* [Tasks to carry out]:
[1] Repeat the part of the legal passage from "In People v." to "at p. 591.)" word for word.
[2] According to the legal passage, why did the reviewing court in People v. Saunders find that the defendant had forfeited his right to have the same jury decide all the issues?

* [Exercise passage]:
↓
Section 1158 provides, "Whenever the fact of a previous conviction or another offense is charged in an accusatory pleading, and the defendant is found guilty of the offense with which he is charged, the jury, or the judge if a jury trial is waived, must unless the answer of the defendant admits such previous conviction, find whether or not he has suffered such previous conviction. The verdict or finding upon the charge of previous conviction may be: 'We (or I) find the charge of previous conviction true' or 'We (or I) find the charge of previous conviction not true,' according as the jury or the judge find that the defendant has or has not suffered such conviction. If more than one previous conviction is charged a separate finding must be made as to each."

In People v. Saunders (1993) 5 Cal.4th 580, the defendant's trial was bifurcated between the charged offenses and the priors. A jury returned verdicts on the charged offenses, but was discharged before making any findings on the prior convictions. (Id at p. 586.) There was a dispute over whether the defendant had waived his right to a jury trial on the prior convictions, and ultimately the waiver was withdrawn. The court then impaneled another jury to hear the prior conviction evidence. On appeal, the defendant asserted that his subsequent conviction on the priors violated section 1025, because the same jury did not determine both the charged offenses and the prior convictions. (Id. at p. 587.) The reviewing court held he had forfeited his right to have the same jury decide all the issues by not objecting to the discharge of the first jury. (Id. at p. 591.)
↑
Human keypoint data
↓
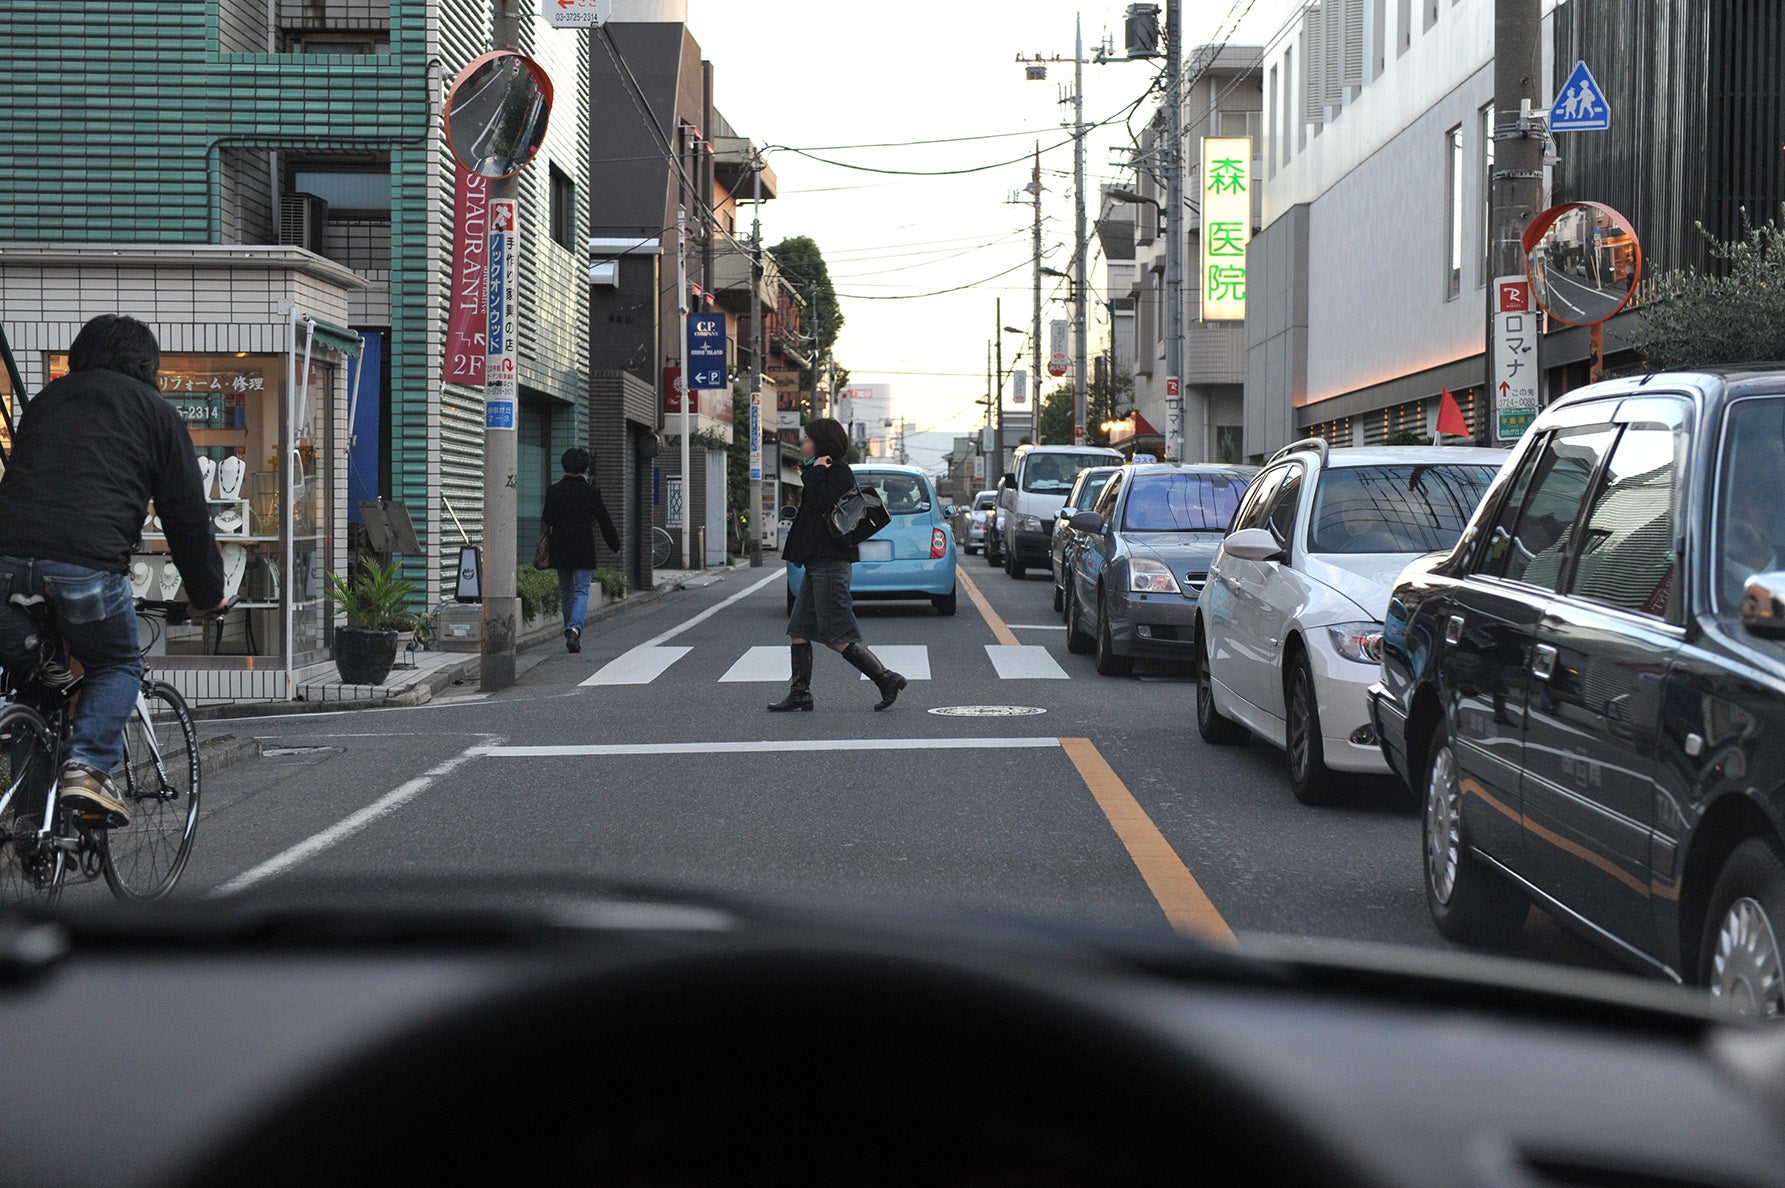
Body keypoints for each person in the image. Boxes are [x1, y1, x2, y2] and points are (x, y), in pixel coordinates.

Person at [0, 314, 227, 827]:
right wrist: (208, 594)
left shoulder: (46, 403)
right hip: (85, 569)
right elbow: (187, 518)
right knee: (117, 665)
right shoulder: (156, 413)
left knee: (39, 683)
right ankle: (87, 769)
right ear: (148, 364)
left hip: (5, 564)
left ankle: (30, 824)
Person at [769, 418, 907, 713]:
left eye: (807, 439)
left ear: (821, 443)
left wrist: (818, 469)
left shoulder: (839, 472)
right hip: (817, 563)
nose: (803, 443)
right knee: (800, 628)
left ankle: (886, 679)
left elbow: (823, 500)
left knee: (836, 636)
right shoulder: (818, 472)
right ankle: (800, 694)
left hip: (831, 564)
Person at [540, 447, 620, 653]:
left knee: (566, 591)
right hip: (583, 546)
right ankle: (574, 629)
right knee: (582, 589)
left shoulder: (553, 490)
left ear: (564, 466)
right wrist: (614, 545)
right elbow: (604, 520)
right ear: (585, 468)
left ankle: (570, 629)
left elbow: (547, 518)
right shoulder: (591, 492)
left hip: (560, 546)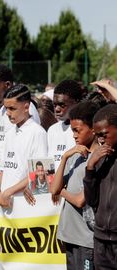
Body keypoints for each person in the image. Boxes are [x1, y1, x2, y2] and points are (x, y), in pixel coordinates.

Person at [50, 101, 101, 270]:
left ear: (93, 129)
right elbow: (53, 188)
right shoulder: (75, 154)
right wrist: (64, 157)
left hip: (87, 239)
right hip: (70, 235)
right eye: (72, 130)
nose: (74, 135)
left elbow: (80, 200)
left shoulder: (99, 159)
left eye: (77, 130)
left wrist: (61, 191)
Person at [0, 84, 47, 208]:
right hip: (5, 201)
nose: (8, 113)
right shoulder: (9, 133)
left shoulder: (37, 132)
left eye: (12, 108)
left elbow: (39, 172)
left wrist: (10, 191)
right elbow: (4, 166)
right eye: (6, 109)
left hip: (24, 204)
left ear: (26, 107)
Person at [83, 104, 117, 269]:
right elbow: (91, 199)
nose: (101, 140)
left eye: (104, 134)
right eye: (97, 136)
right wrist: (90, 168)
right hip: (101, 240)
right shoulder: (99, 158)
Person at [47, 79, 83, 169]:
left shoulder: (84, 130)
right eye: (54, 105)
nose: (57, 109)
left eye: (62, 105)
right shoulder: (52, 130)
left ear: (77, 102)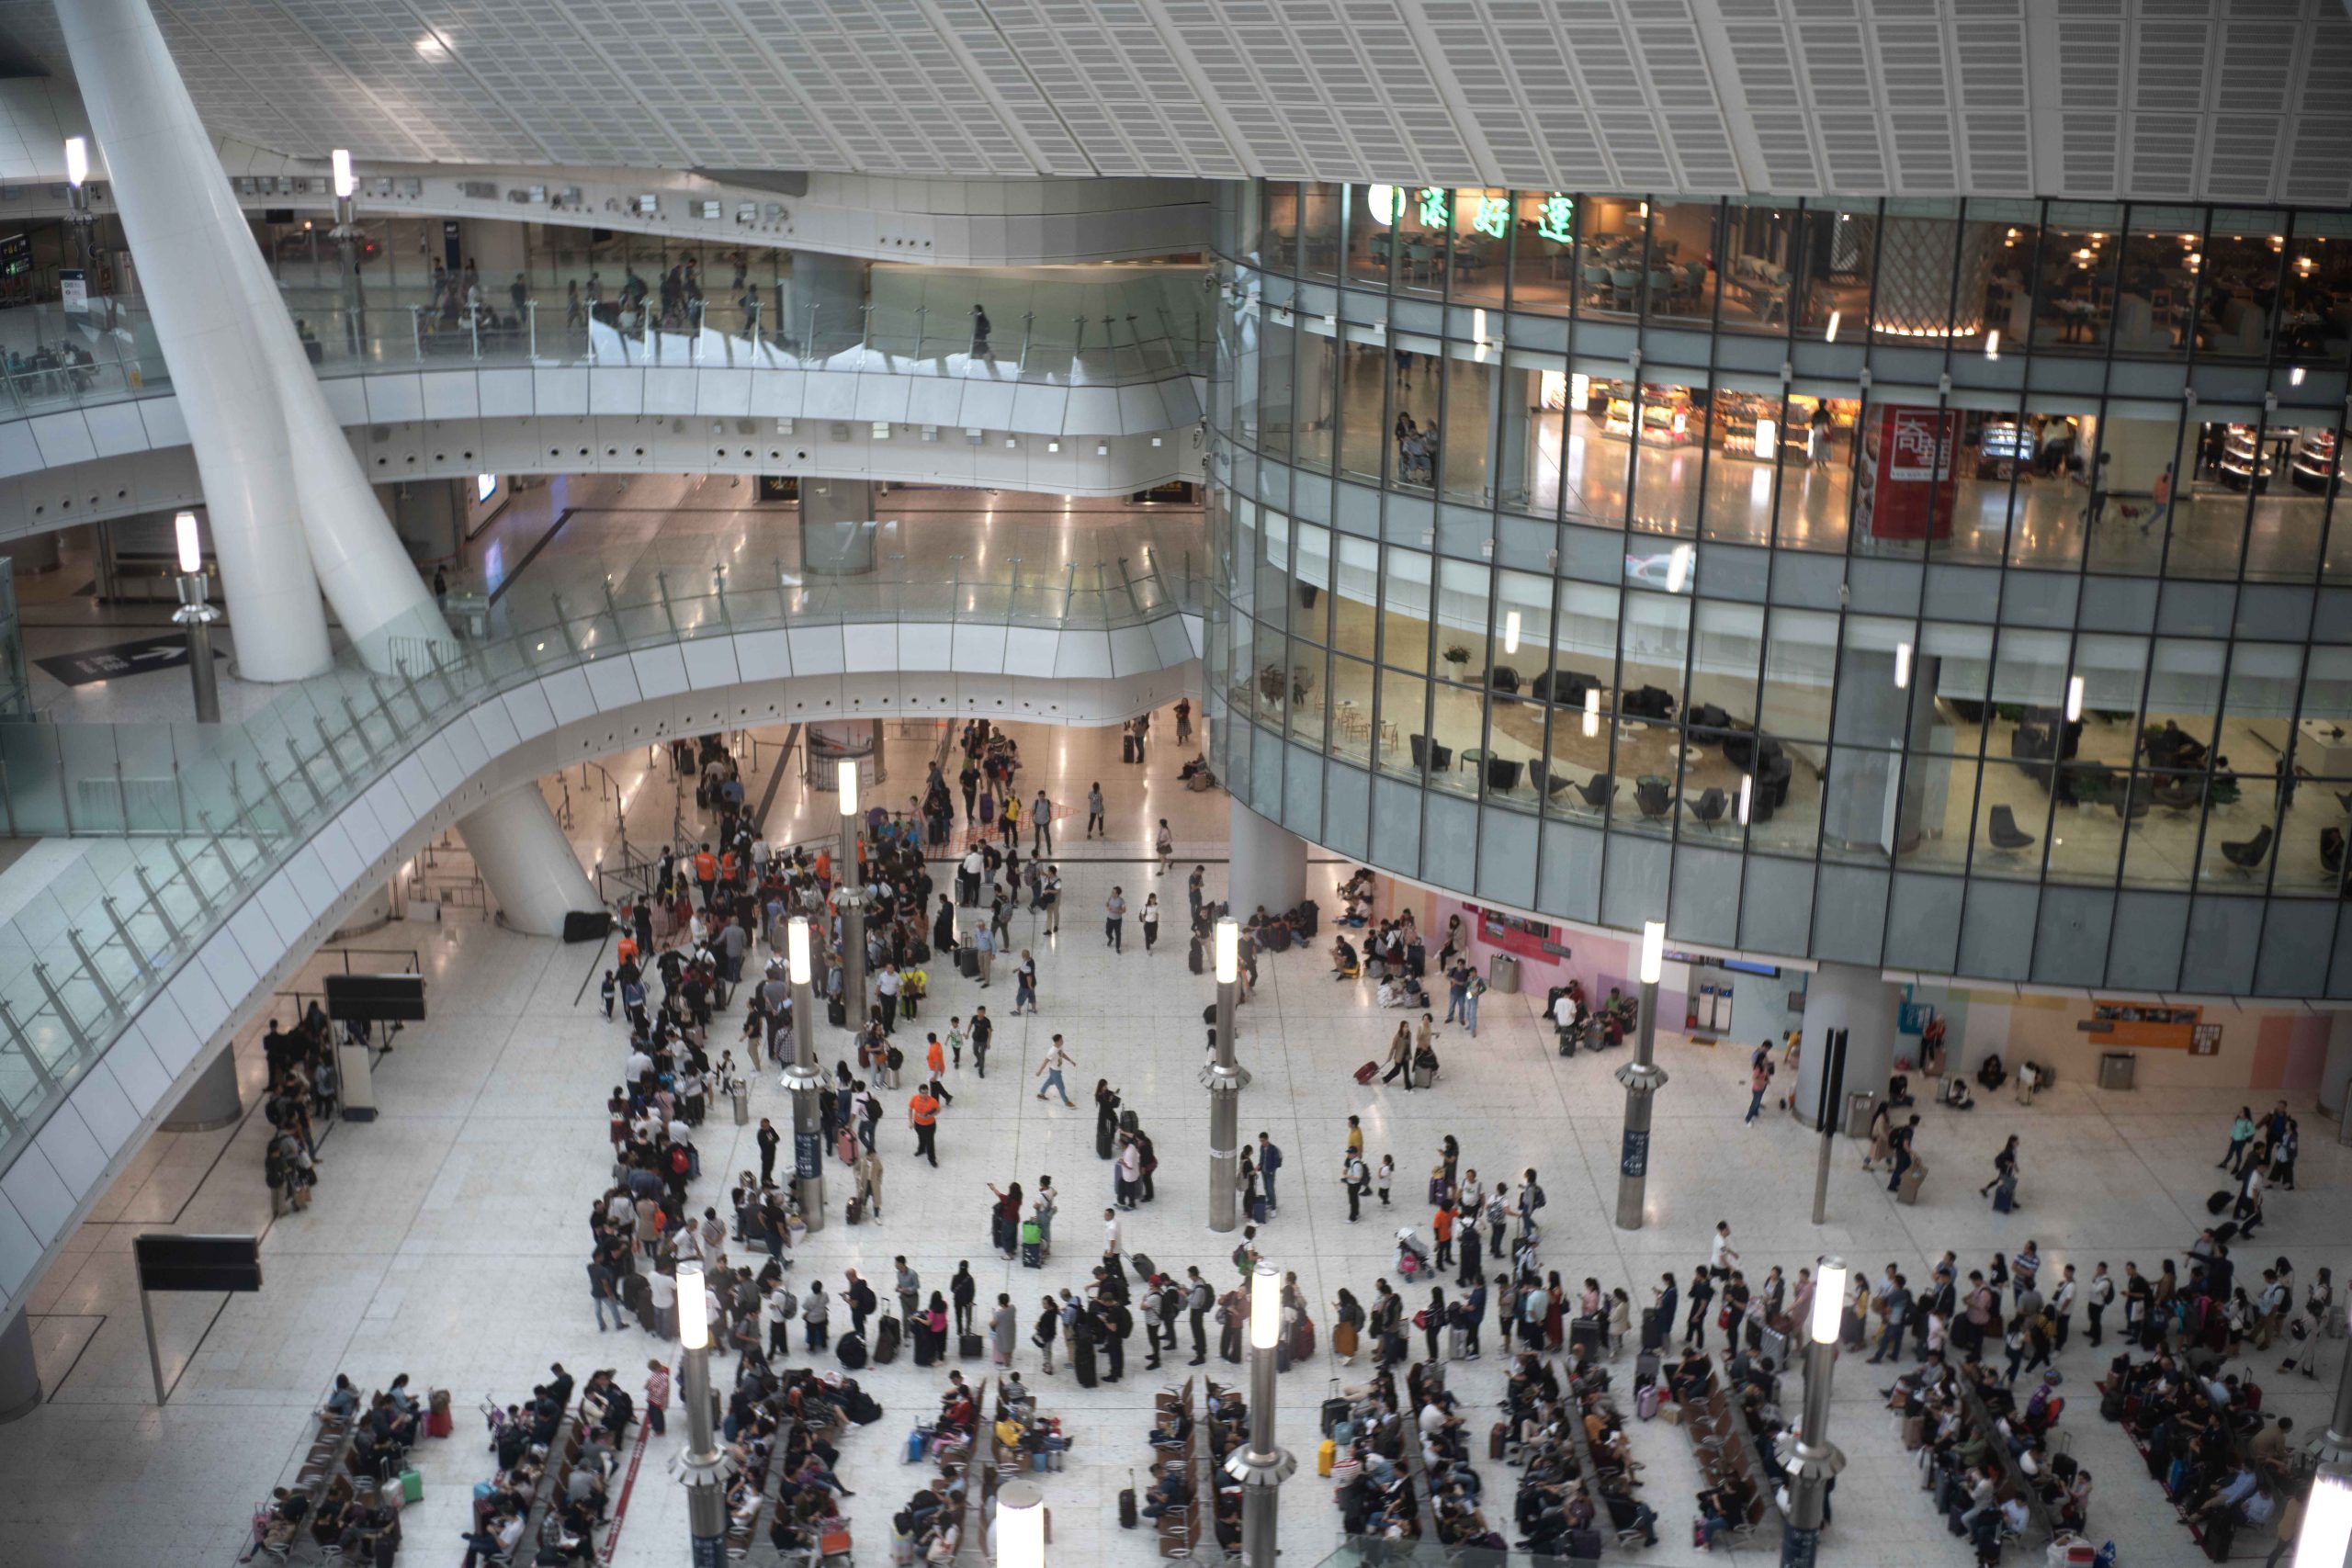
↑
* [Answer set]:
[1]
In People v. Saunders (1993) 5 Cal.4th 580, the defendant's trial was bifurcated between the charged offenses and the priors. A jury returned verdicts on the charged offenses, but was discharged before making any findings on the prior convictions. (Id at p. 586.) There was a dispute over whether the defendant had waived his right to a jury trial on the prior convictions, and ultimately the waiver was withdrawn. The court then impaneled another jury to hear the prior conviction evidence. On appeal, the defendant asserted that his subsequent conviction on the priors violated section 1025, because the same jury did not determine both the charged offenses and the prior convictions. (Id. at p. 587.) The reviewing court held he had forfeited his right to have the same jury decide all the issues by not objecting to the discharge of the first jury. (Id. at p. 591.)

[2] He did not object to the discharge of the first jury.